STATISTICAL INFERENCE FOR INDIVIDUAL FAIRNESS

Abstract

As we rely on machine learning (ML) models to make more consequential decisions, the issue of ML models perpetuating or even exacerbating undesirable historical biases (e.g. gender and racial biases) has come to the fore of the public's attention. In this paper, we focus on the problem of detecting violations of individual fairness in ML models. We formalize the problem as measuring the susceptibility of ML models against a form of adversarial attack and develop a suite of inference tools for the adversarial cost function. The tools allow auditors to assess the individual fairness of ML models in a statistically-principled way: form confidence intervals for the worst-case performance differential between similar individuals and test hypotheses of model fairness with (asymptotic) non-coverage/Type I error rate control. We demonstrate the utility of our tools in a real-world case study.

1. INTRODUCTION

The problem of bias in machine learning systems is at the forefront of contemporary ML research.
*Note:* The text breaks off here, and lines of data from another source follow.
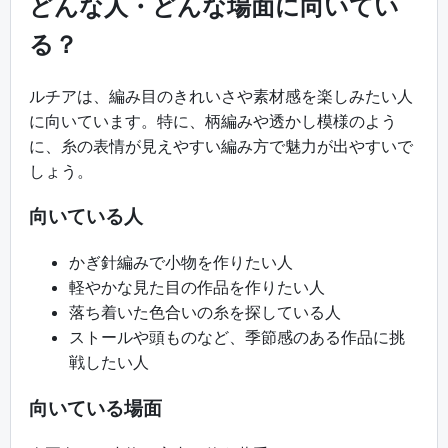
どんな人・どんな場面に向いてい
る？
ルチアは、編み目のきれいさや素材感を楽しみたい人
に向いています。特に、柄編みや透かし模様のよう
に、糸の表情が見えやすい編み方で魅力が出やすいで
しょう。
向いている人
かぎ針編みで小物を作りたい人
軽やかな見た目の作品を作りたい人
落ち着いた色合いの糸を探している人
ストールや頭ものなど、季節感のある作品に挑
戦したい人
向いている場面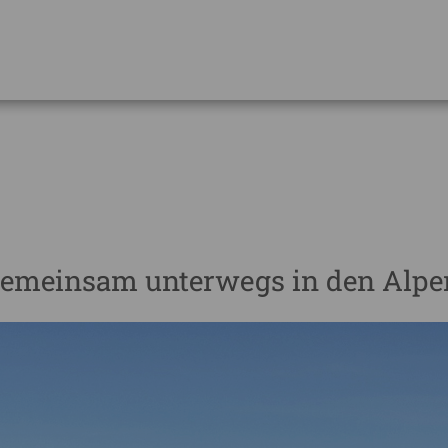
– Gemeinsam unterwegs in den Alpe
Numerous media outlets have scrutinized machine learning systems deployed in practice for violations of basic societal equality principles (Angwin et al., 2016; Dastin, 2018; Vigdor, 2019) . In response researchers developed many formal definitions of algorithmic fairness along with algorithms for enforcing these definitions in ML models (Dwork et al., 2011; Hardt et al., 2016; Berk et al., 2017; Kusner et al., 2018; Ritov et al., 2017; Yurochkin et al., 2020) . Despite the flurry of ML fairness research, the basic question of assessing fairness of a given ML model in a statistically principled way remains largely unexplored. In this paper we propose a statistically principled approach to assessing individual fairness (Dwork et al., 2011) of ML models. One of the main benefits of our approach is it allows the investigator to calibrate the method; i.e. it allows the investigator to prescribe a Type I error rate. Passing a test that has a guaranteed small Type I error rate is the usual standard of proof in scientific investigations because it guarantees the results are reproducible (to a certain degree). This is also highly desirable in detecting bias in ML models because it allows us to certify whether an ML model will behave fairly at test time. Our method for auditing ML models abides by this standard. There are two main challenges associated with developing a hypothesis test for individual fairness. First, how to formalize the notion of individual fairness in an interpretable null hypothesis? Second, how to devise a test statistic and calibrate it so that auditors can control the Type I error rate? In this paper we propose a test motivated by the relation between individual fairness and adversarial robustness (Yurochkin et al., 2020) . At a high-level, our approach consists of two parts: 1. generating unfair examples: by unfair example we mean an example that is similar to a training example, but treated differently by the ML models. Such examples are similar to adversarial examples (Goodfellow et al., 2014) , except they are only allowed to differ from a training example in certain protected or sensitive ways.